21  Do you not know? Do you not hear? Has it not been told you from the beginning? Have you not understood from the foundations of the earth?  22  It is he who sits above the circle of the earth, and its inhabitants are like grasshoppers; who stretches out the heavens like a curtain, and spreads them like a tent to dwell in;  23  who brings princes to nothing, and makes the rulers of the earth as emptiness.  24  Scarcely are they planted, scarcely sown, scarcely has their stem taken root in the earth, when he blows on them, and they wither, and the tempest carries them off like stubble.

25  To whom then will you compare me, that I should be like him? says the Holy One.  26  Lift up your eyes on high and see: who created these? He who brings out their host by number, calling them all by name, by the greatness of his might, and because he is strong in power not one is missing.

27  Why do you say, O Jacob, and speak, O Israel, “My way is hidden from the LORD, and my right is disregarded by my God”?

28  Have you not known? Have you not heard? The LORD is the everlasting God, the Creator of the ends of the earth. He does not faint or grow weary; his understanding is unsearchable.  29  He gives power to the faint, and to him who has no might he increases strength.  30  Even youths shall faint and be weary, and young men shall fall exhausted;  31  but they who wait for the LORD shall renew their strength; they shall mount up with wings like eagles; they shall run and not be weary; they shall walk and not faint.

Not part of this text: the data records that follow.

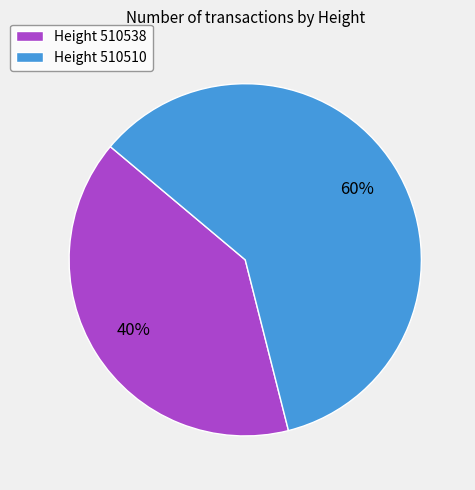

To the nearest percent, what percentage of the pie is Height 510510?

60%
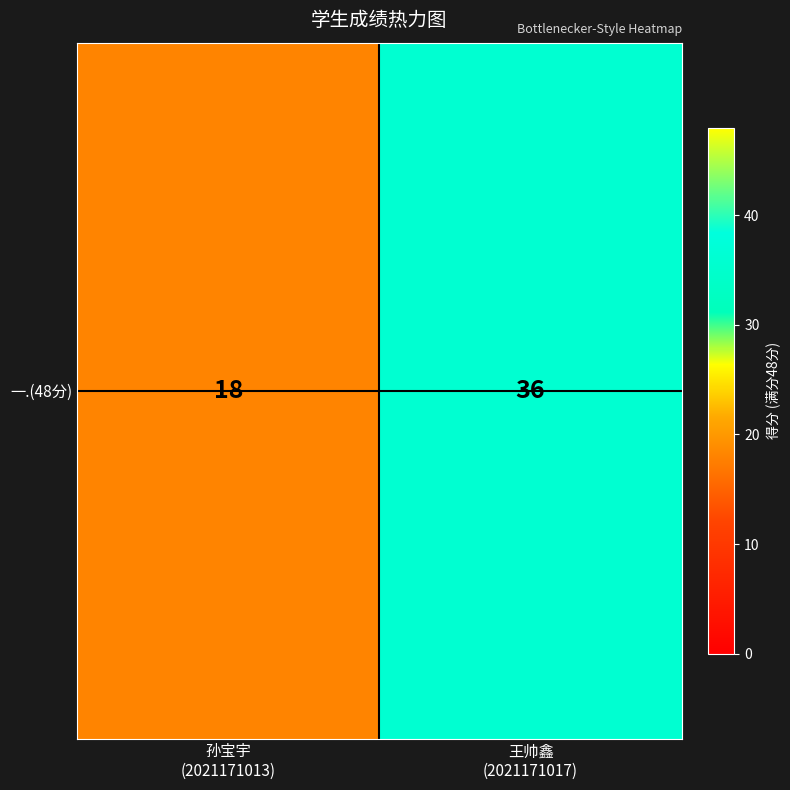

Reading left to right, what are all the values shown in this chart?

孙宝宇
(2021171013)=18	王帅鑫
(2021171017)=36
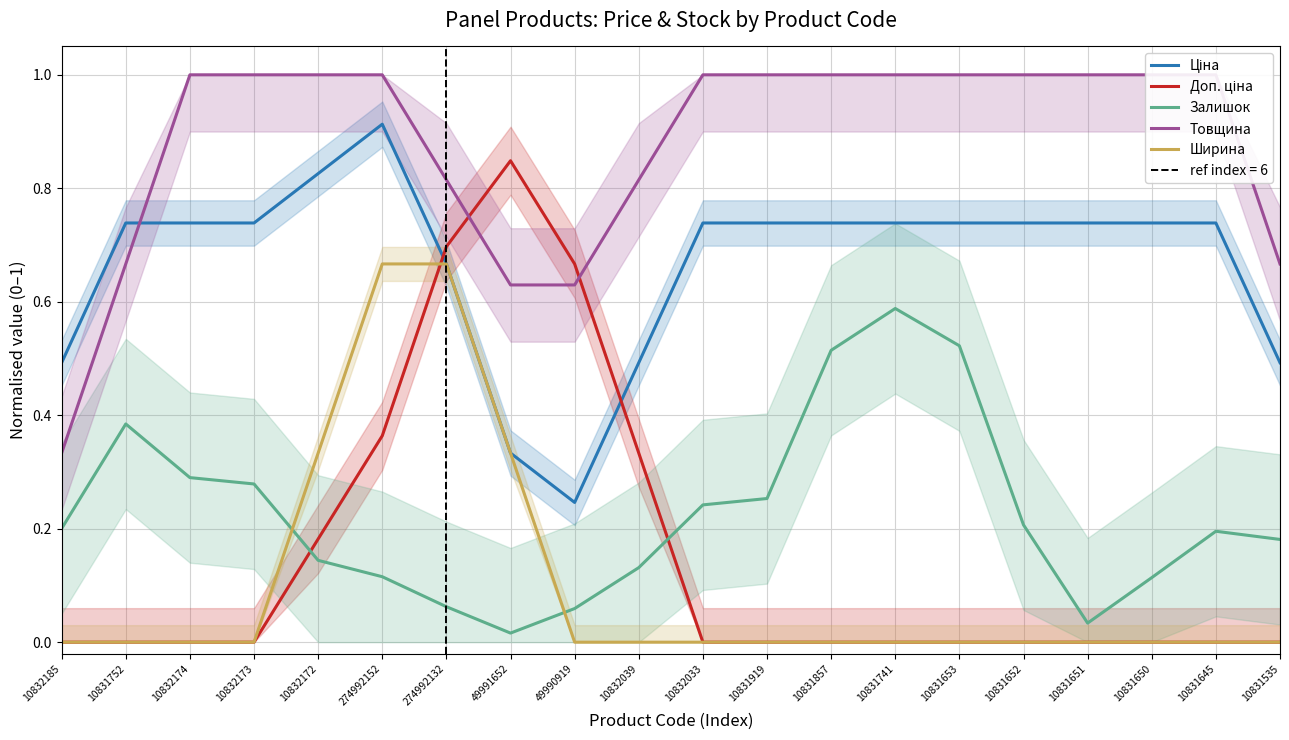

Is the value of Ширина at 10832033 greater than the value of Залишок at 10832039?

No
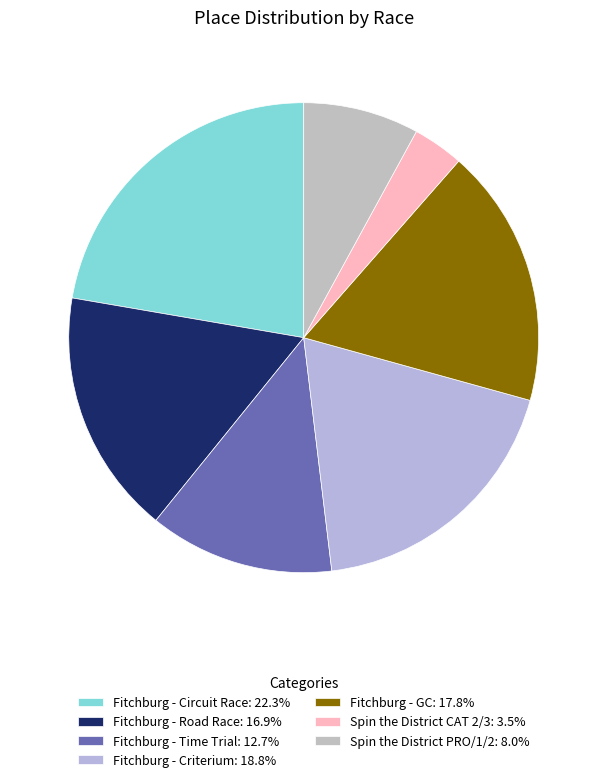

Which category has the biggest portion of the pie?

Fitchburg - Circuit Race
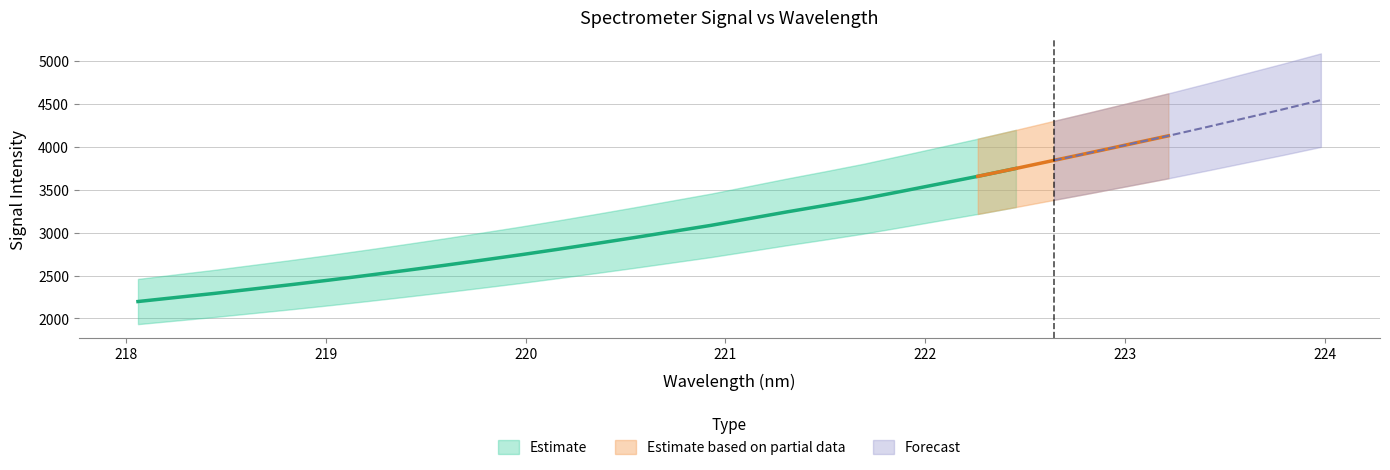

What is the difference between the maximum and minimum values?

2348.7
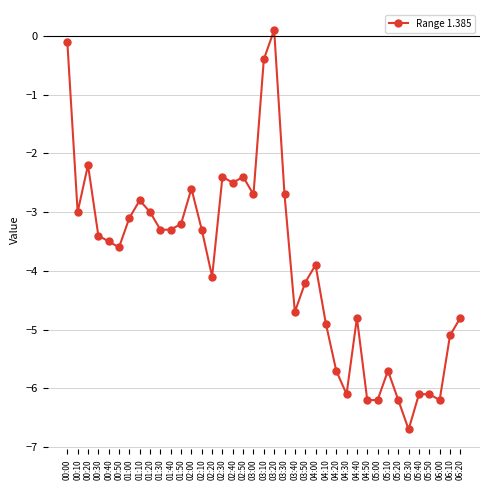

Does the chart have visible grid lines?

Yes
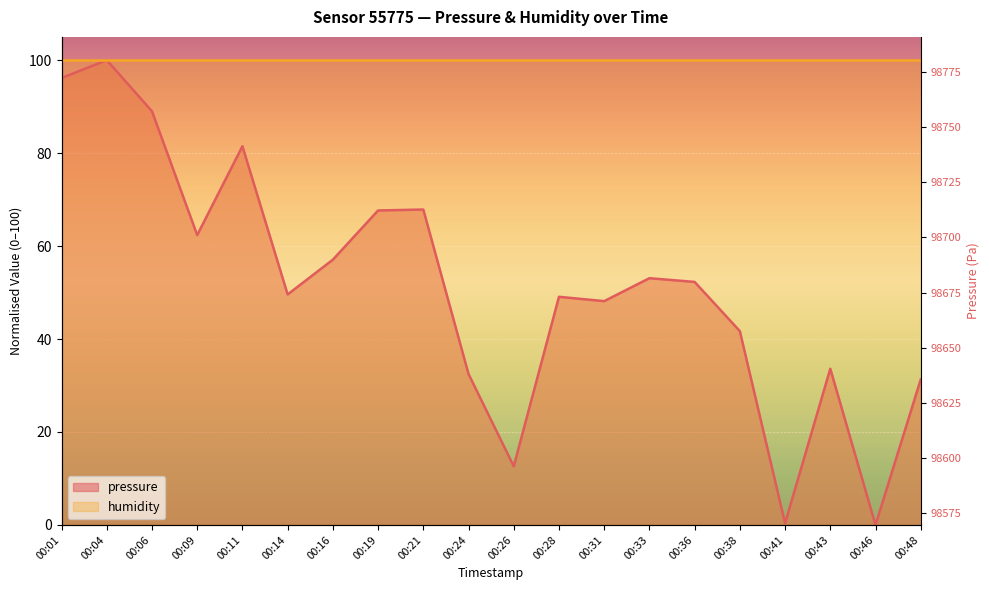

What is the maximum value shown in the chart?

100.0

  1. Write down all the names of God that are attributed to Him in this text.
  2. Read through the passage again and give one-word descriptions for God from every verse, i.e. v9 “Comforter”, v10 “Judge”, v11 “Shepherd”, etc.
  3. List the descriptions from this section that relates to God’s transcendence (bigness, otherness).
  4. List the descriptions from this section that relates to God’s immanence (nearness, closeness to us).
  5. Look again to verses 18-26. The phrase To whom then will you liken/compare God” is repeated deliberately (v18 and 25) to compare the two following statements. What ironic comparison does the author highlight?  What is the lesson?

Application and prayer

  1. What is a god? Why do people worship gods? What are the benefits of worshiping gods? Name at least five motives/ benefits. (Look at the passage if you do not know).
  2. Look at your list of motives for value and trusting a god above. Reflect in your own life – do you trust or value something other than God for the above?  For instance: do you trust in money for security, regard your possessions as prize, someone as first option for help or wisdom, or your work for identity? Pray through that and declare God as primary in all things: wisdom and direction, strength and security, identity and value, etc.
  3. Take a while and prayerfully think and memories verse 28-29

“Have you not known? Have you not heard? The LORD is the everlasting God, the Creator of the ends of the earth. He does not faint or grow weary; his understanding is unsearchable. He gives power to the faint, and to him who has no might he increases strength. “

Spend time in prayerful worship to our great, transcendent God who knows and relates and lavishes his goodness on his creatures whom he loves.  Tell him how great he is!